Objetivos
1. Atualize a parte do texto sobre o custo dos direitos que começa com as palavras contendo "há direitos cuja" e termina com "2015, p. 463)[11].", substituindo "recursos materiais" por "recursos financeiros".
2. Indique se cada afirmação abaixo está de acordo com o texto sobre o custo dos direitos, respondendo sim ou não e citando literalmente as palavras do texto que decidem a questão. (a) As eleições de 2018 custaram mais de R$ 2,5 bilhões. (b) Os direitos de segunda dimensão são apresentados como os que não dependem de gastos do Estado. (c) Em 2020, o orçamento atualizado da Previdência Social ficou abaixo de R$ 500 bilhões.

Trecho selecionado
"""
Esta ideia, no entanto, é falsa. A título de exemplo, o direito ao sufrágio: o custo das eleições de 2018 foram de mais de R$ 2,5 bilhões.[9] Os custos da liberdade, por sua vez, inevitavelmente exigem a prestação de serviços de segurança pública, por certo custosa – mais de R$ 81 bilhões em 2016, somados os orçamentos da União, Estados e Municípios (GRANZOTTO, 2018). Os direitos de terceira dimensão, igualmente, implicam custos estatais (e.g., meio ambiente, cuja proteção, ao menos se adequadamente feita,[10] é indubitavelmente dispendiosa ao Estado, dependendo de um corpo técnico qualificado e de equipamentos para o cumprimento da função).

No mesmo sentido, Holmes e Sunstein (2011) destacam que os direitos são economicamente custosos. Todos eles. Independentemente de consistirem nas tradicionais liberdades à não interferência estatal, aos direitos sociais (habitualmente identificados, estes sim, como onerosos ao Estado, eis que diretamente dependentes de uma atividade estatal para sua concretização), ou àqueles de caráter transindividual e heterogêneo.

De todo modo, há de se admitir que, de fato, os direitos inerentemente custosos ao Estado são os de segunda dimensão. Neste sentido é a lição de Gustavo Amaral (Direito, Escassez e Escolha):

há direitos cuja efetividade social pode ser apenas jurídica, pois correspondem a pretensões de abstenção, ao passo que outros, para serem cumpridos, para sair do papel, necessitam intrinsecamente a existência de um aparato público, vale dizer, demandam recursos materiais (AMARAL, 2001, p. 67).

Embora os demais direitos, em maior ou menor medida, também dependam de gastos públicos, são os direitos sociais os que mais dependem destes recursos materiais para que sejam adequadamente cumpridos. Em 2020, o orçamento atualizado para a área de atuação “Previdência Social” atingiu a impressionante monta de R$ 756,10 bilhões (BRASIL, 2020). Direitos culturais, à saúde, à educação e a outras prestações positivas do Estado igualmente dependem de um orçamento relevante. Como resultado, também são eles que tendem a sofrer maiores consequências em tempos de crise econômica (SARLET, 2015, p. 463)[11].

Assim, a seguir, passar-se-á à análise, em específico, das ameaças sofridas, em tempos de crise, pelos direitos ditos sociais.
"""
Dados fornecidos
"""
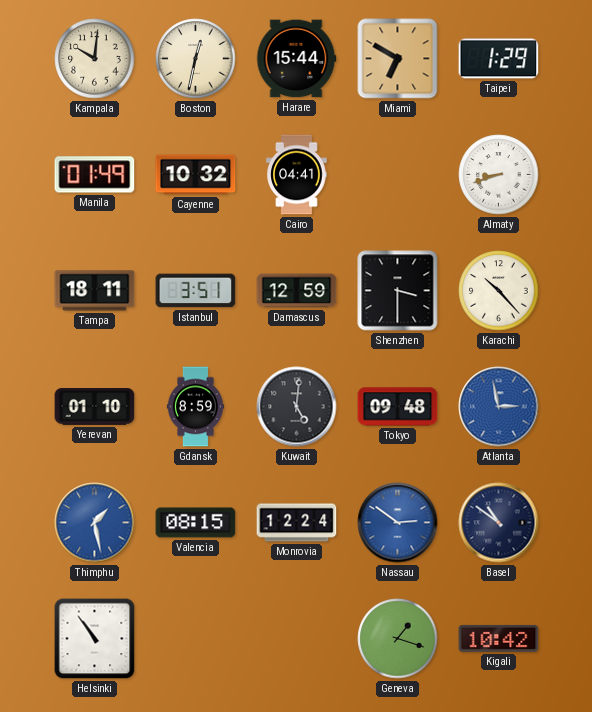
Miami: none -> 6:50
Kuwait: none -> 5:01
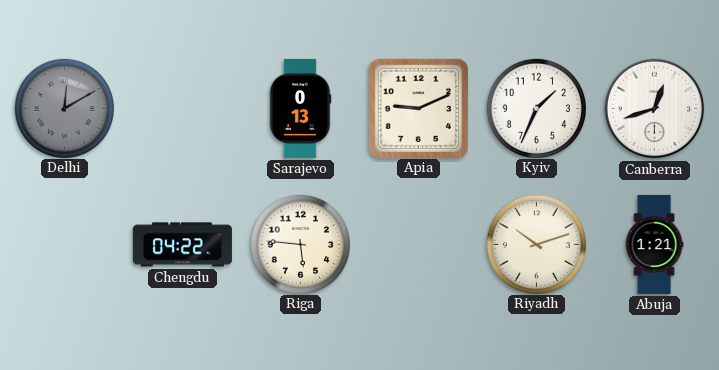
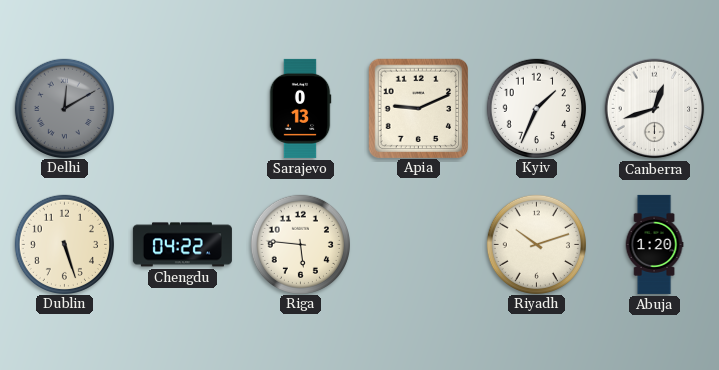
Dublin: none -> 5:27
Abuja: 1:21 -> 1:20
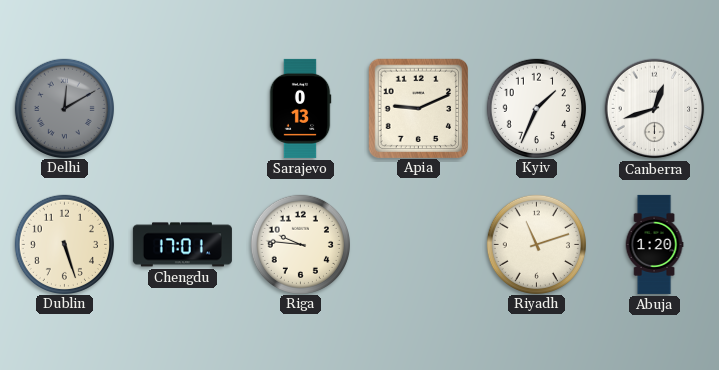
Chengdu: 04:22 -> 17:01
Riga: 5:46 -> 9:46
Riyadh: 10:12 -> 11:12
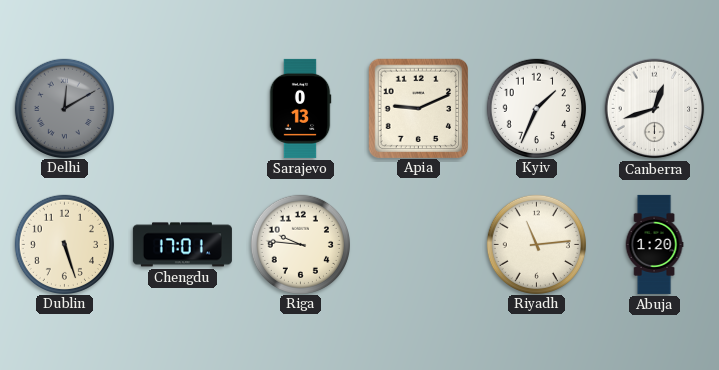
Riyadh: 11:12 -> 11:14
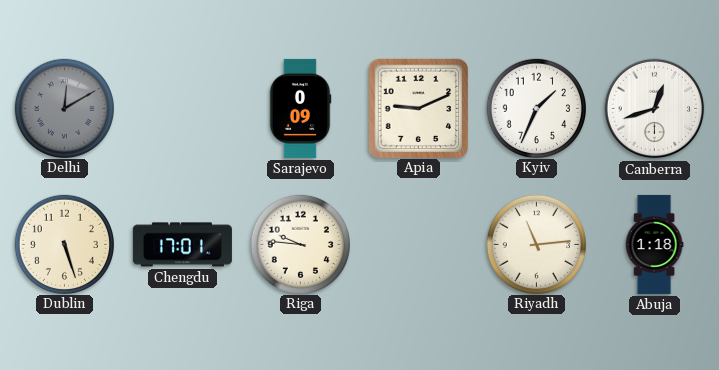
Sarajevo: 0:13 -> 0:09
Abuja: 1:20 -> 1:18
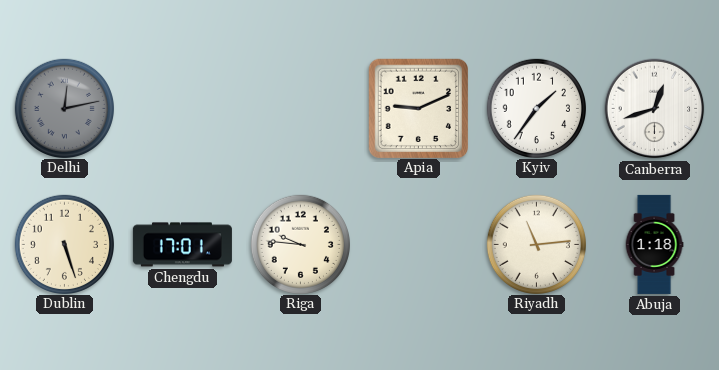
Delhi: 12:10 -> 12:13
Sarajevo: 0:09 -> none
Kyiv: 1:34 -> 1:36
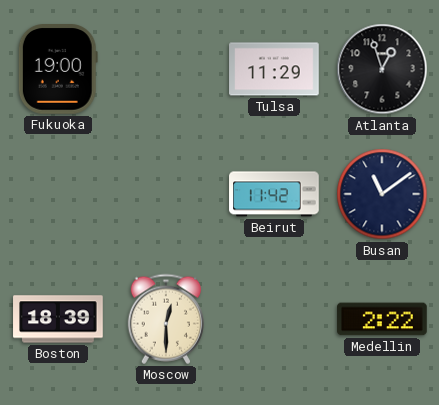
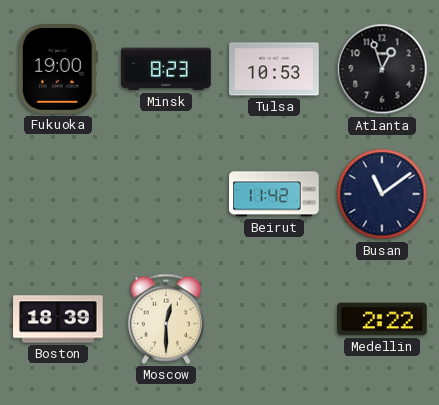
Minsk: none -> 8:23
Tulsa: 11:29 -> 10:53
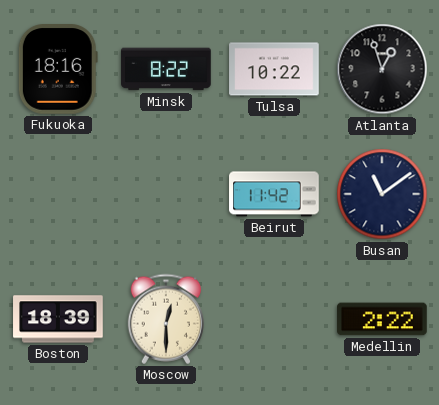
Fukuoka: 19:00 -> 18:16
Minsk: 8:23 -> 8:22
Tulsa: 10:53 -> 10:22
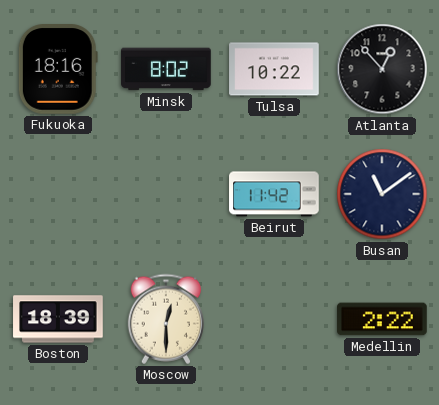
Minsk: 8:22 -> 8:02
Atlanta: 12:57 -> 12:53
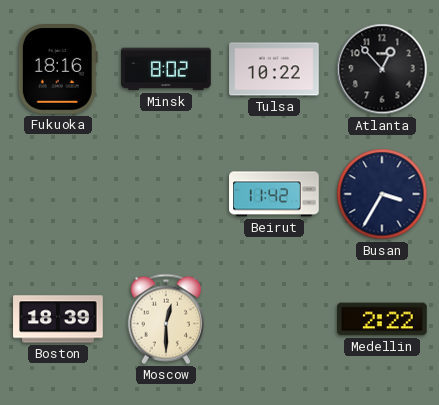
Busan: 11:09 -> 3:35
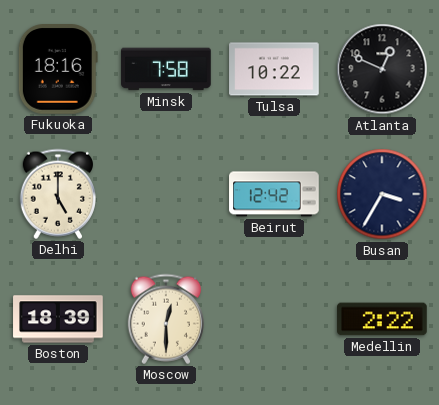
Minsk: 8:02 -> 7:58
Atlanta: 12:53 -> 12:49
Delhi: none -> 5:00
Beirut: 11:42 -> 12:42
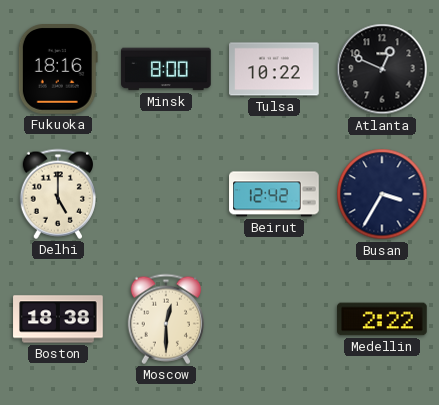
Minsk: 7:58 -> 8:00
Boston: 18:39 -> 18:38
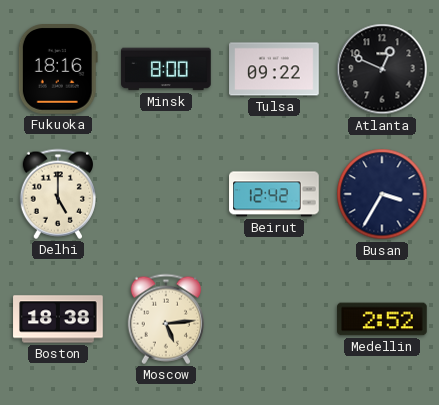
Tulsa: 10:22 -> 09:22
Moscow: 12:30 -> 5:14
Medellin: 2:22 -> 2:52
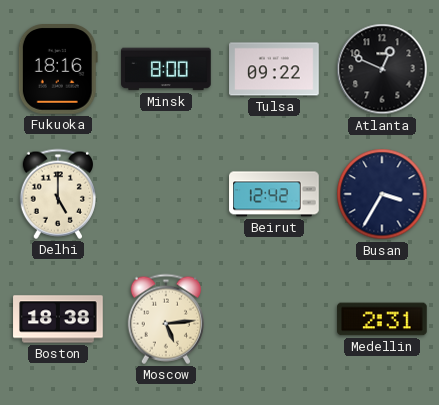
Medellin: 2:52 -> 2:31
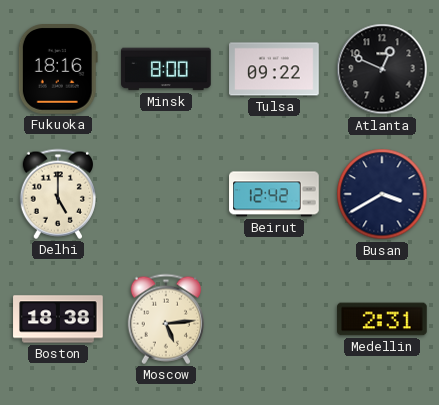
Busan: 3:35 -> 3:40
"""
Respostas às tarefas
1.
há direitos cuja efetividade social pode ser apenas jurídica, pois correspondem a pretensões de abstenção, ao passo que outros, para serem cumpridos, para sair do papel, necessitam intrinsecamente a existência de um aparato público, vale dizer, demandam recursos financeiros (AMARAL, 2001, p. 67).

Embora os demais direitos, em maior ou menor medida, também dependam de gastos públicos, são os direitos sociais os que mais dependem destes recursos financeiros para que sejam adequadamente cumpridos. Em 2020, o orçamento atualizado para a área de atuação “Previdência Social” atingiu a impressionante monta de R$ 756,10 bilhões (BRASIL, 2020). Direitos culturais, à saúde, à educação e a outras prestações positivas do Estado igualmente dependem de um orçamento relevante. Como resultado, também são eles que tendem a sofrer maiores consequências em tempos de crise econômica (SARLET, 2015, p. 463)[11].

2.
(a) Sim: "o custo das eleições de 2018 foram de mais de R$ 2,5 bilhões".
(b) Não: "os direitos inerentemente custosos ao Estado são os de segunda dimensão".
(c) Não: "atingiu a impressionante monta de R$ 756,10 bilhões".